== Segment start ==

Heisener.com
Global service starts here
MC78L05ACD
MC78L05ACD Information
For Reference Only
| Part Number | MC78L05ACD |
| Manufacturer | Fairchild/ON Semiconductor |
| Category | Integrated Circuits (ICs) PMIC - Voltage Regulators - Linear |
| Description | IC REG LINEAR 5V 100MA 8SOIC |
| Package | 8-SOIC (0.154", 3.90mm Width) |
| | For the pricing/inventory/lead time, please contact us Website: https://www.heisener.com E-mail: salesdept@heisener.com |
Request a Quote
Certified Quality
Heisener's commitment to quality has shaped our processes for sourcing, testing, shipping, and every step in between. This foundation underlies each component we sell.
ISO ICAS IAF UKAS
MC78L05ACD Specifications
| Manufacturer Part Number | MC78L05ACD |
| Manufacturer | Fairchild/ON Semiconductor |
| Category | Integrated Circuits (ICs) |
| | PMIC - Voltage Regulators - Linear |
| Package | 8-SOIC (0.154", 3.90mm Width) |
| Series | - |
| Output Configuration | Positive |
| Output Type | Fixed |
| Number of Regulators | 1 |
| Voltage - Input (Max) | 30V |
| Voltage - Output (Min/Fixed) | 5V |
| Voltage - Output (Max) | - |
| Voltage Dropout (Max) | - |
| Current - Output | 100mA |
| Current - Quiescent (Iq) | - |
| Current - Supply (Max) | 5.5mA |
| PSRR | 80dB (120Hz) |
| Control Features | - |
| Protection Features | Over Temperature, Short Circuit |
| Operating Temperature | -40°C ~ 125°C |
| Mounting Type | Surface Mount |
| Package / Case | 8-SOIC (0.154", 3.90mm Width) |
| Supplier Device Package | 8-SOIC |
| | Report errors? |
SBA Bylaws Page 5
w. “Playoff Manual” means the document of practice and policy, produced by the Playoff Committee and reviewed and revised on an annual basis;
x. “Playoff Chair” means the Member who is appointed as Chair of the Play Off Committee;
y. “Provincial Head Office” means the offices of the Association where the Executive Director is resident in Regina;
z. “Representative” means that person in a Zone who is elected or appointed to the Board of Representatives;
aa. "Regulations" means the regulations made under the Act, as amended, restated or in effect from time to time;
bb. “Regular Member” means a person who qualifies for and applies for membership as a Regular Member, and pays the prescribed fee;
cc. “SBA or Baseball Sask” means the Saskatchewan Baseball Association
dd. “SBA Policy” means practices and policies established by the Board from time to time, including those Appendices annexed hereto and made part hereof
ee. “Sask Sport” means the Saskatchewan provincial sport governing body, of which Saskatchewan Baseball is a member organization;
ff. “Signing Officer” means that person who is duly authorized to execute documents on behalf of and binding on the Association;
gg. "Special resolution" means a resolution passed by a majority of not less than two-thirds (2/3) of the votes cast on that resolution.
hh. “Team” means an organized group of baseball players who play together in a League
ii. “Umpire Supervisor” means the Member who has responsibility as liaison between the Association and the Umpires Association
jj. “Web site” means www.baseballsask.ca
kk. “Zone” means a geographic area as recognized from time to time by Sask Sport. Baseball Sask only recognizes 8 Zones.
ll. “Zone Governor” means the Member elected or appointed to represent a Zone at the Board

== Segment end ==
== Segment start ==

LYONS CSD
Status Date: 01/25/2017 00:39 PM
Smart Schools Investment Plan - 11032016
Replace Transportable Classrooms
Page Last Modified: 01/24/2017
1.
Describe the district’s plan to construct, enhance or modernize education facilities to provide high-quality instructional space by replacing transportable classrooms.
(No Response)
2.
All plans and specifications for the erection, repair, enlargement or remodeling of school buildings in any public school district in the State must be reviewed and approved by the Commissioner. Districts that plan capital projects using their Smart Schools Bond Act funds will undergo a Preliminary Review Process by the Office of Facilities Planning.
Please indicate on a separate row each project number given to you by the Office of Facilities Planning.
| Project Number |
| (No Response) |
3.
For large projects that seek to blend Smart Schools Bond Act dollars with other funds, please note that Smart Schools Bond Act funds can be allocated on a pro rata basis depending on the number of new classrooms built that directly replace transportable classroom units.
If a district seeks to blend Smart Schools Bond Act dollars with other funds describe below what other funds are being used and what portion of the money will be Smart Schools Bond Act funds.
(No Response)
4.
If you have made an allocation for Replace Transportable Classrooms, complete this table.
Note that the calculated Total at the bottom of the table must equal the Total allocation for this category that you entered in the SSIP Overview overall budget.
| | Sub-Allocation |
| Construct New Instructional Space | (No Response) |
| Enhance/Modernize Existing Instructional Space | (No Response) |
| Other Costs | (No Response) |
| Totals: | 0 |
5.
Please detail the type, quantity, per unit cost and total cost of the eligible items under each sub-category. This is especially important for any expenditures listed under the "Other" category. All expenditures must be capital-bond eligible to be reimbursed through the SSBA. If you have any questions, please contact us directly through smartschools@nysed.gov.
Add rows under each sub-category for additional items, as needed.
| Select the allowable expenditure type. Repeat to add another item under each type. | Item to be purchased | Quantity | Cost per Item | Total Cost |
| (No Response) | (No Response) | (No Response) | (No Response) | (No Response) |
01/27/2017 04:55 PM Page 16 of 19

== Segment end ==
== Segment start ==

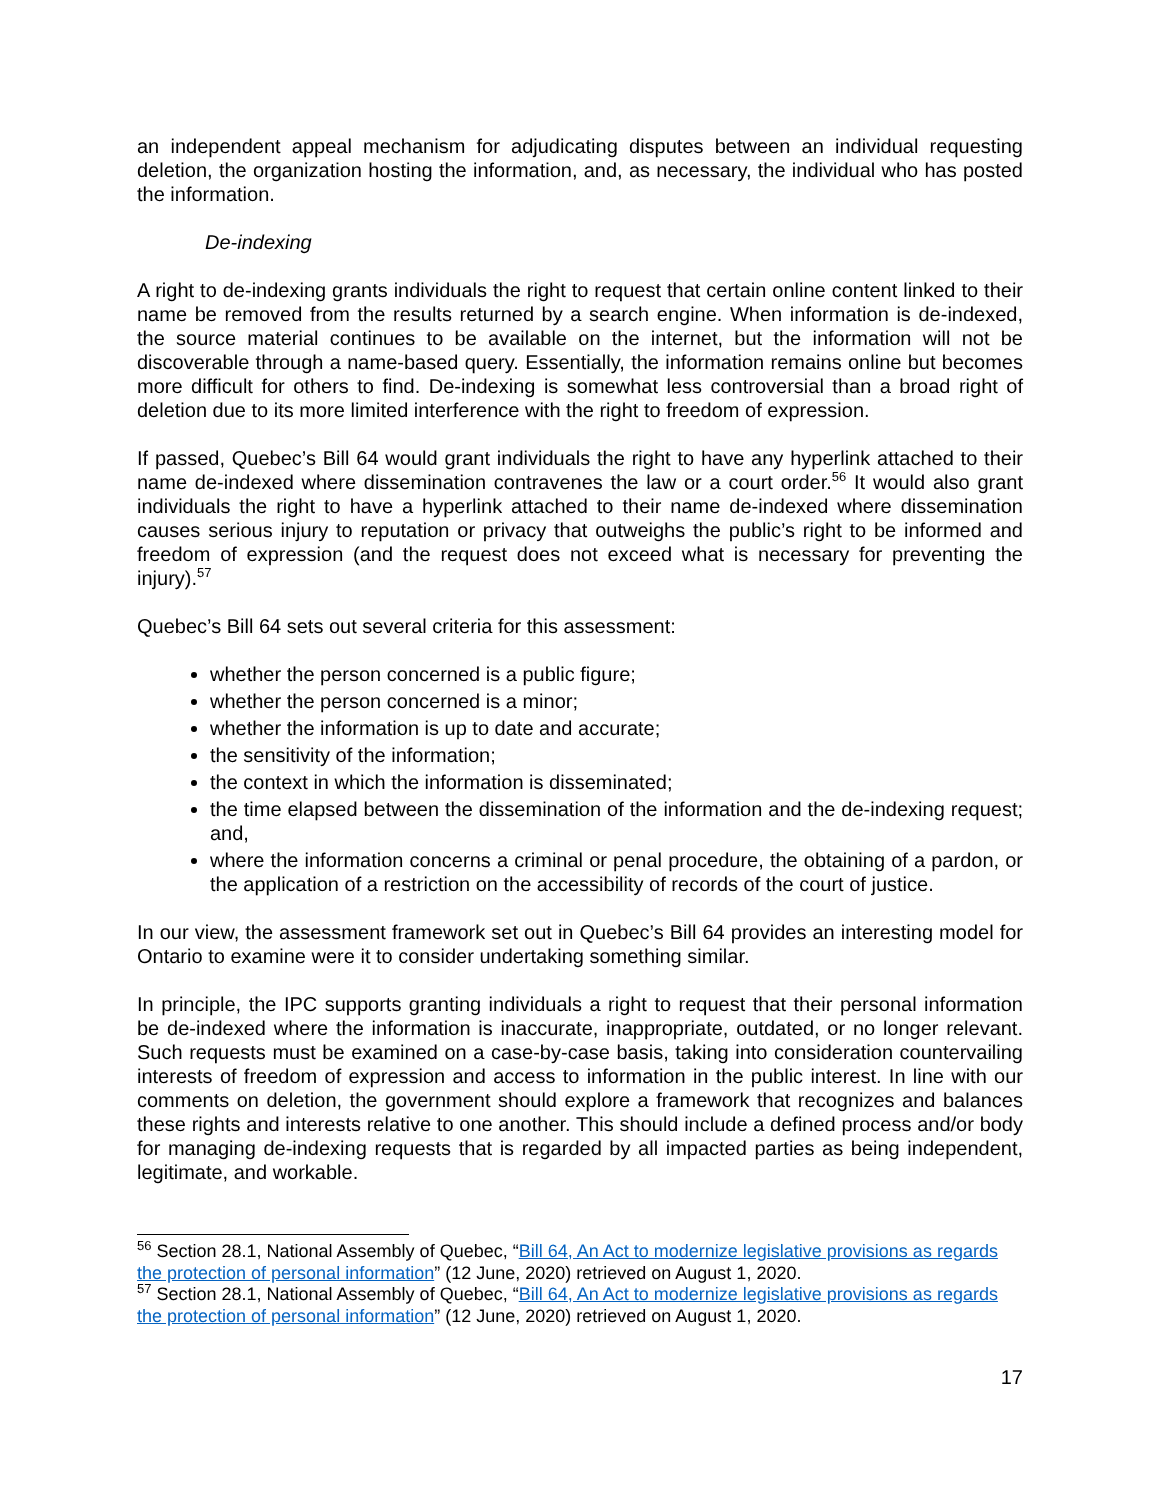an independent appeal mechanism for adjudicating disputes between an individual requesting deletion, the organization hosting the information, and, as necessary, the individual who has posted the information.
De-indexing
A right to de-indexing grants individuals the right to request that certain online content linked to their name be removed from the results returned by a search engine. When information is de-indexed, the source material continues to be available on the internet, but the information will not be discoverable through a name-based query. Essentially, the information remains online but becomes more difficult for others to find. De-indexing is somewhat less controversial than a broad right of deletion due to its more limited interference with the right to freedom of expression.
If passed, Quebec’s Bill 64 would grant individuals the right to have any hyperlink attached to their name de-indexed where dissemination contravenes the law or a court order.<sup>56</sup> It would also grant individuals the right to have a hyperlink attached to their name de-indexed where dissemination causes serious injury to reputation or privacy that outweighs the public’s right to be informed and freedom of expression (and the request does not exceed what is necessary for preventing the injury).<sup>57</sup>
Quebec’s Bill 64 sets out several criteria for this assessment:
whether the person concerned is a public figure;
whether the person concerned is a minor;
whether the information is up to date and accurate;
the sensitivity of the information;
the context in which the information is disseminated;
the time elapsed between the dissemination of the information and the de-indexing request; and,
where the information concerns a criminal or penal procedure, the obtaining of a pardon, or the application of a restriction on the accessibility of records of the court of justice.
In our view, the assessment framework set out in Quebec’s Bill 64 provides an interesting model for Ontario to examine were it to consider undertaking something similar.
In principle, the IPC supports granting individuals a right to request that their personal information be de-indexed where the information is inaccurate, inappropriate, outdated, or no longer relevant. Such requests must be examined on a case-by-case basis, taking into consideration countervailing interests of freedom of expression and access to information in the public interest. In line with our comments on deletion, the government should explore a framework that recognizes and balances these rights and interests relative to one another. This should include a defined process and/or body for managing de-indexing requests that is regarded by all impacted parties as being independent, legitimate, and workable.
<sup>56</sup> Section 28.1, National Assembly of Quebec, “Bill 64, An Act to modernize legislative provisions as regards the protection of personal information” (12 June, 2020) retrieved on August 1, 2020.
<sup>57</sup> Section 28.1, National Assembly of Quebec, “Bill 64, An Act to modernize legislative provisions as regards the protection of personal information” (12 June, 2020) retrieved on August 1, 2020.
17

== Segment end ==

## WHAT THIS TASK INVOLVES
Beginning with the line holding "the sensitivity of the information;" and ending with the line holding "where the information concerns", write out the stretch of material above exactly; add no further lines.

## WRITTEN RESPONSE
the sensitivity of the information;
the context in which the information is disseminated;
the time elapsed between the dissemination of the information and the de-indexing request; and,
where the information concerns a criminal or penal procedure, the obtaining of a pardon, or the application of a restriction on the accessibility of records of the court of justice.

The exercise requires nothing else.